- _The task_
Format the lines below as a JSON list of strings, one string per line and no blank lines. Include only the lines from the start of the items through the line with "order: Alismatales".

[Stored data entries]
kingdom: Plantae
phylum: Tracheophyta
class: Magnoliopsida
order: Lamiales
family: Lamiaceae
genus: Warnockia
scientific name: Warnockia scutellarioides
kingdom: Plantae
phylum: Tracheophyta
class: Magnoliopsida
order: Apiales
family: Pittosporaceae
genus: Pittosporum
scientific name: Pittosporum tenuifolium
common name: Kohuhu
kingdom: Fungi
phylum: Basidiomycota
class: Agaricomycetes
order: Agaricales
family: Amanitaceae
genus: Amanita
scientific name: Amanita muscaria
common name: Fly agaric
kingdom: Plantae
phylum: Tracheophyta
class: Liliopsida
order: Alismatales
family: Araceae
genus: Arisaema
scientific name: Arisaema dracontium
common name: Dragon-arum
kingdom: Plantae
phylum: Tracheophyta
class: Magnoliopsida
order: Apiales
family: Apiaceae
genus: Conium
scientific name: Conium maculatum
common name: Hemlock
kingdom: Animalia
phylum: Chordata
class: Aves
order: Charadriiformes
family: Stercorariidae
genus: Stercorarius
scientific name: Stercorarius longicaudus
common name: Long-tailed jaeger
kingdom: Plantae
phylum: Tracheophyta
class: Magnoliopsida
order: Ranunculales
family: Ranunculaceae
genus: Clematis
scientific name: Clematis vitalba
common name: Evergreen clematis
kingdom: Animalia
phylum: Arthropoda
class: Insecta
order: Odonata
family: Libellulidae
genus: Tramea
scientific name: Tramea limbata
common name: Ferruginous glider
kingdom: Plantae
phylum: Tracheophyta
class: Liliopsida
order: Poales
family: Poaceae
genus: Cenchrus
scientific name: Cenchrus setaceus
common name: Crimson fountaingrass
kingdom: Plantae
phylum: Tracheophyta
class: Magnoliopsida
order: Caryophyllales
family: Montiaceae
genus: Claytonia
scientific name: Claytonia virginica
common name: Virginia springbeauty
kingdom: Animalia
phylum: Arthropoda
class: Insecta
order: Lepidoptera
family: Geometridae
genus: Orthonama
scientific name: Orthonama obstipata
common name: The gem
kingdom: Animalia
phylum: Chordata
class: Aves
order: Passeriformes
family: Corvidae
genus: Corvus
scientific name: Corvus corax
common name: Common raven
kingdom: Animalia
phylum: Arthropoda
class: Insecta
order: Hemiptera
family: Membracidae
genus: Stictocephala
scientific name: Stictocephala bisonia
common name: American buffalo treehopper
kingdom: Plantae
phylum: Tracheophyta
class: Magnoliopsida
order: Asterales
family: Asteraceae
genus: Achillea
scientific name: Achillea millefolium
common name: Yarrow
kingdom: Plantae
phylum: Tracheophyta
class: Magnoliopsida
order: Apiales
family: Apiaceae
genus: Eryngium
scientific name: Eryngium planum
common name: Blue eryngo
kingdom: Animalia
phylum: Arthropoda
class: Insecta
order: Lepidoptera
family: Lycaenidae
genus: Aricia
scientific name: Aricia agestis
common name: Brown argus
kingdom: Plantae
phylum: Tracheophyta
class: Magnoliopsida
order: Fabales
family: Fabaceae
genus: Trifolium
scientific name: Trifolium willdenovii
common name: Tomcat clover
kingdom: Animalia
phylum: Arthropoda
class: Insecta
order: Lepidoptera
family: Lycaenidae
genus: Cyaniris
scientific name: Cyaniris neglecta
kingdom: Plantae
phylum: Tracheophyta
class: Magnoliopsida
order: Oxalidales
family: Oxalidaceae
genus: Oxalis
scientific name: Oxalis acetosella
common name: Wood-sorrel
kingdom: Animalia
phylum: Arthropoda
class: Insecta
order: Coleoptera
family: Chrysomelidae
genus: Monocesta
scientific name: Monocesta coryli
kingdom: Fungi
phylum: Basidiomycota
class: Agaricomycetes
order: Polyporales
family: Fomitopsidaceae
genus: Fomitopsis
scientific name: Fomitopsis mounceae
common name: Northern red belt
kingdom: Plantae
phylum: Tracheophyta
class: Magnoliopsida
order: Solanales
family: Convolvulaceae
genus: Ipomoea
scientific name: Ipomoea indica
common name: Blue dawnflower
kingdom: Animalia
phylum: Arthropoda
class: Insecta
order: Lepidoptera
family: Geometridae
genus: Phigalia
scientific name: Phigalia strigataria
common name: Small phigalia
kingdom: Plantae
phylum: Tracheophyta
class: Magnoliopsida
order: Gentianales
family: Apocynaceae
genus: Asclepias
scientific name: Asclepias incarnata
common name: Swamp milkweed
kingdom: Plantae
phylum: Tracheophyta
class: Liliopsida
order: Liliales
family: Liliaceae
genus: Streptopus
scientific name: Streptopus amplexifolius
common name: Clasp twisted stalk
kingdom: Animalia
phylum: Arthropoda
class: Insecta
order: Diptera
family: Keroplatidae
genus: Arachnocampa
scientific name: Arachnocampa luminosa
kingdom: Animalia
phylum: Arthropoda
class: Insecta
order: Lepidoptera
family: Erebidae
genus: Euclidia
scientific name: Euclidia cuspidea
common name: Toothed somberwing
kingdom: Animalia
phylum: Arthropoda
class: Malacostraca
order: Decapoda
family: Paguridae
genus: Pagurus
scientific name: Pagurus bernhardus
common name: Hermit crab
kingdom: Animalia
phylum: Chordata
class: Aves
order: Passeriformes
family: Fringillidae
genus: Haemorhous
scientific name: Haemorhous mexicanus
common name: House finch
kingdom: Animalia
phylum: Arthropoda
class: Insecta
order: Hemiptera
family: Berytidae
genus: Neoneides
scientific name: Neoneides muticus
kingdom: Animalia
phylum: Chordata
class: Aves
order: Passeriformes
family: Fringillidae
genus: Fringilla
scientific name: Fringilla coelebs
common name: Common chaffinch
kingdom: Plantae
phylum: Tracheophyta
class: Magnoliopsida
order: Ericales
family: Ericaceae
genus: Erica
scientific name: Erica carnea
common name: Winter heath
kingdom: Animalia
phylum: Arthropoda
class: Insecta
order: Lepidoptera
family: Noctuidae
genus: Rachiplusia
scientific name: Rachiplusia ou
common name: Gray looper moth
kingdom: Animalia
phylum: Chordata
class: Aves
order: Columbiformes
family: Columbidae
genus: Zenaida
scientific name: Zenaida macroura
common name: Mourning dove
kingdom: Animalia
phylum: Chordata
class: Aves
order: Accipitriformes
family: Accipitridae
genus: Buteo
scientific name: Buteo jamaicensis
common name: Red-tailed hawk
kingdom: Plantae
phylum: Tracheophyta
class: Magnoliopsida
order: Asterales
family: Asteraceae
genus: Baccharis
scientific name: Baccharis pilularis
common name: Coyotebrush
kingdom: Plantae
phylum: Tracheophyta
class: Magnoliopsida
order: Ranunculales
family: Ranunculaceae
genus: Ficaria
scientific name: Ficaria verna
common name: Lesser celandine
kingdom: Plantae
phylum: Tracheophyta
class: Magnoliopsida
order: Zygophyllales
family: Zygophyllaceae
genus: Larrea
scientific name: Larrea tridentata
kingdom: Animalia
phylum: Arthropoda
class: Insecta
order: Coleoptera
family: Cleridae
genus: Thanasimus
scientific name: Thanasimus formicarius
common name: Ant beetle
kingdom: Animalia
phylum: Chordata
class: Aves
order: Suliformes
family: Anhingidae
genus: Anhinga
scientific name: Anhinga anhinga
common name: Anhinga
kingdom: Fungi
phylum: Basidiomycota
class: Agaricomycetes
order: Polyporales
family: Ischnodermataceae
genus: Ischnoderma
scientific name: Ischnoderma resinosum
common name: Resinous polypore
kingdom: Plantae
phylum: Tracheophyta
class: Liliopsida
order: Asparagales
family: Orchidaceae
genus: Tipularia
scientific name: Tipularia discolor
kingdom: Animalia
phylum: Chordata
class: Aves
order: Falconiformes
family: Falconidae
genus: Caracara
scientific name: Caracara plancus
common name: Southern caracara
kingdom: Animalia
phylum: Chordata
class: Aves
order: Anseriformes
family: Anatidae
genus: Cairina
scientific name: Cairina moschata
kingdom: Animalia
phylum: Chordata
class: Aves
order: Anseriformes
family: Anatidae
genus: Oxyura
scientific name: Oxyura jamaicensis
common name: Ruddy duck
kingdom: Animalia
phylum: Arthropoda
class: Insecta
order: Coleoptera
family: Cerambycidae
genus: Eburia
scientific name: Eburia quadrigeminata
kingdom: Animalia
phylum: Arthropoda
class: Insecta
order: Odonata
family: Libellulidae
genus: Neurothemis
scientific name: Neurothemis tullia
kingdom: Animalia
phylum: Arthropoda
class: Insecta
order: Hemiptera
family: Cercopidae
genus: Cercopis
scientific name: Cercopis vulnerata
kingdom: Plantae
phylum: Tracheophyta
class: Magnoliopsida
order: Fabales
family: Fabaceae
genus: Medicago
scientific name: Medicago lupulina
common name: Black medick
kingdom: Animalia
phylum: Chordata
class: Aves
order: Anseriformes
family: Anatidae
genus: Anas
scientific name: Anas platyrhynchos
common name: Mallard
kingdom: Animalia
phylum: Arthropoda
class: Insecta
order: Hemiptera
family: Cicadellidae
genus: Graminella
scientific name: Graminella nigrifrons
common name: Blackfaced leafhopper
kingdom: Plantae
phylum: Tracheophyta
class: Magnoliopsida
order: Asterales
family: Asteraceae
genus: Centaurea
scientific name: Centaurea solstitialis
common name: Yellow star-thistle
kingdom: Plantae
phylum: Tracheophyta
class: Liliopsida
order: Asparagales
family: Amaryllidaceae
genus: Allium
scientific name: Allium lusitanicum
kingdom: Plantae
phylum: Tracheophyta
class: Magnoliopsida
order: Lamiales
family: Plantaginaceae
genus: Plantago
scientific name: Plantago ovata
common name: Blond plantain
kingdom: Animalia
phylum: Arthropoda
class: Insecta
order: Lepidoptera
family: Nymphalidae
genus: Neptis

- _The reply_
[
  "kingdom: Plantae",
  "phylum: Tracheophyta",
  "class: Magnoliopsida",
  "order: Lamiales",
  "family: Lamiaceae",
  "genus: Warnockia",
  "scientific name: Warnockia scutellarioides",
  "kingdom: Plantae",
  "phylum: Tracheophyta",
  "class: Magnoliopsida",
  "order: Apiales",
  "family: Pittosporaceae",
  "genus: Pittosporum",
  "scientific name: Pittosporum tenuifolium",
  "common name: Kohuhu",
  "kingdom: Fungi",
  "phylum: Basidiomycota",
  "class: Agaricomycetes",
  "order: Agaricales",
  "family: Amanitaceae",
  "genus: Amanita",
  "scientific name: Amanita muscaria",
  "common name: Fly agaric",
  "kingdom: Plantae",
  "phylum: Tracheophyta",
  "class: Liliopsida",
  "order: Alismatales"
]